Additional Document Info
A non-protein amino acid, citrulline, is a compatible solute involved in the maintenance of cellular osmolarity during abiotic stresses. Despite its significance, a coherent model indicating the role of citrulline during stress conditions has not yet emerged. We have used watermelon, naturally rich in citrulline, as a model to understand its accumulation during drought stress and nitrogen perturbation using transcriptomic and metabolomic analysis. Experiments were performed in the semi-controlled environment, and open field to study the accumulation of drought-induced citrulline in the vegetative tissues of watermelon by monitoring the stress treatments using physiological measurements. The amino acid profiling of leaves and stems in response to drought stress showed up to a 38 and 16-fold increase in citrulline content, respectively.
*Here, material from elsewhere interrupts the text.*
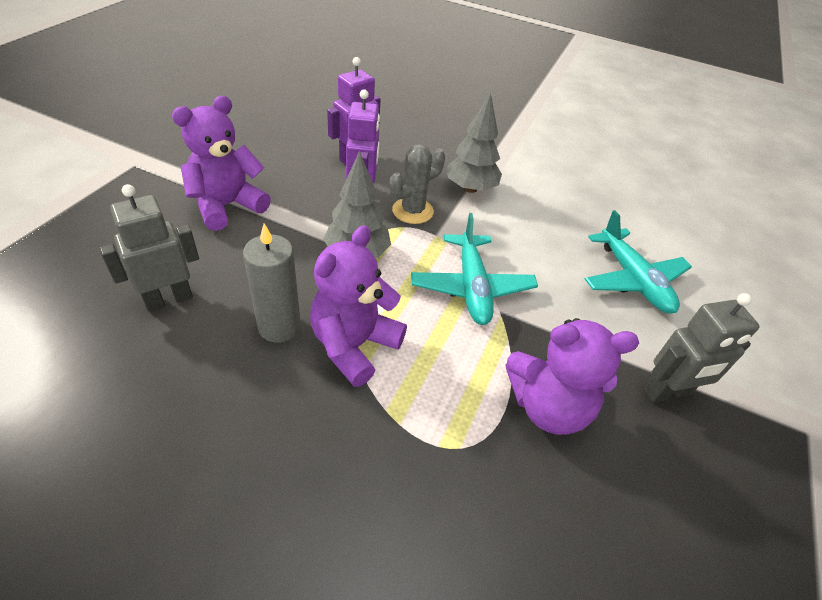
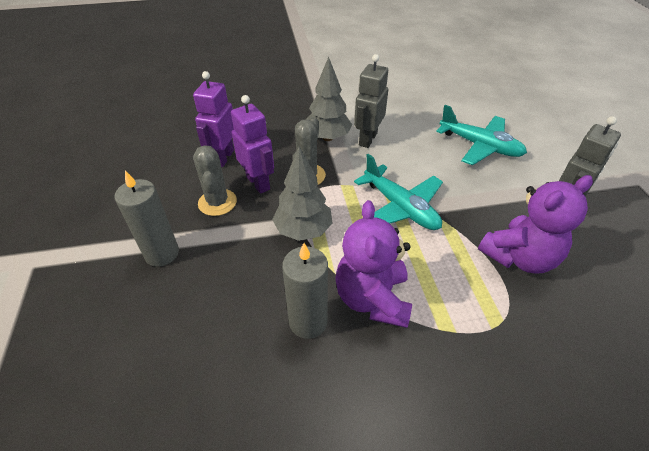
camera: 30 degrees left, 0 degrees up
grey robot [100,184,199,312] -> grey robot moved to [354,54,388,148]
purple teddy bear [172,96,271,231] -> grey candle [115,171,179,267]
none -> grey cactus [193,145,237,216]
Correlation between amino acids indicated a concomitant activation of a metabolic pathway that included citrulline, its precursor (ornithine), and catabolic product (arginine). Consistent with its accumulation, the gene expression analysis and RNA-Sequencing confirmed activation of citrulline biosynthesis-related genes - Ornithine carbamoyl-transferase (OTC), N-acetylornithine deacetylase (AOD) and Carbamoyl phosphate synthases (CPS), and down-regulation of catabolic genes; Arginosuccinate lyase (ASL) and Arginosuccinate synthases (ASS) in drought-stressed leaf tissues. Based on the relative abundance in the nitrogen-depleted vegetative tissues and down-regulation of genes involved in citrulline biosynthesis, we also demonstrated that the nitrogen status of the plant regulates citrulline. Taken together, these data provide further insights into the metabolic and molecular mechanisms underlying the amino acid metabolism under environmental stress and the significance of non-protein amino acid citrulline in plants.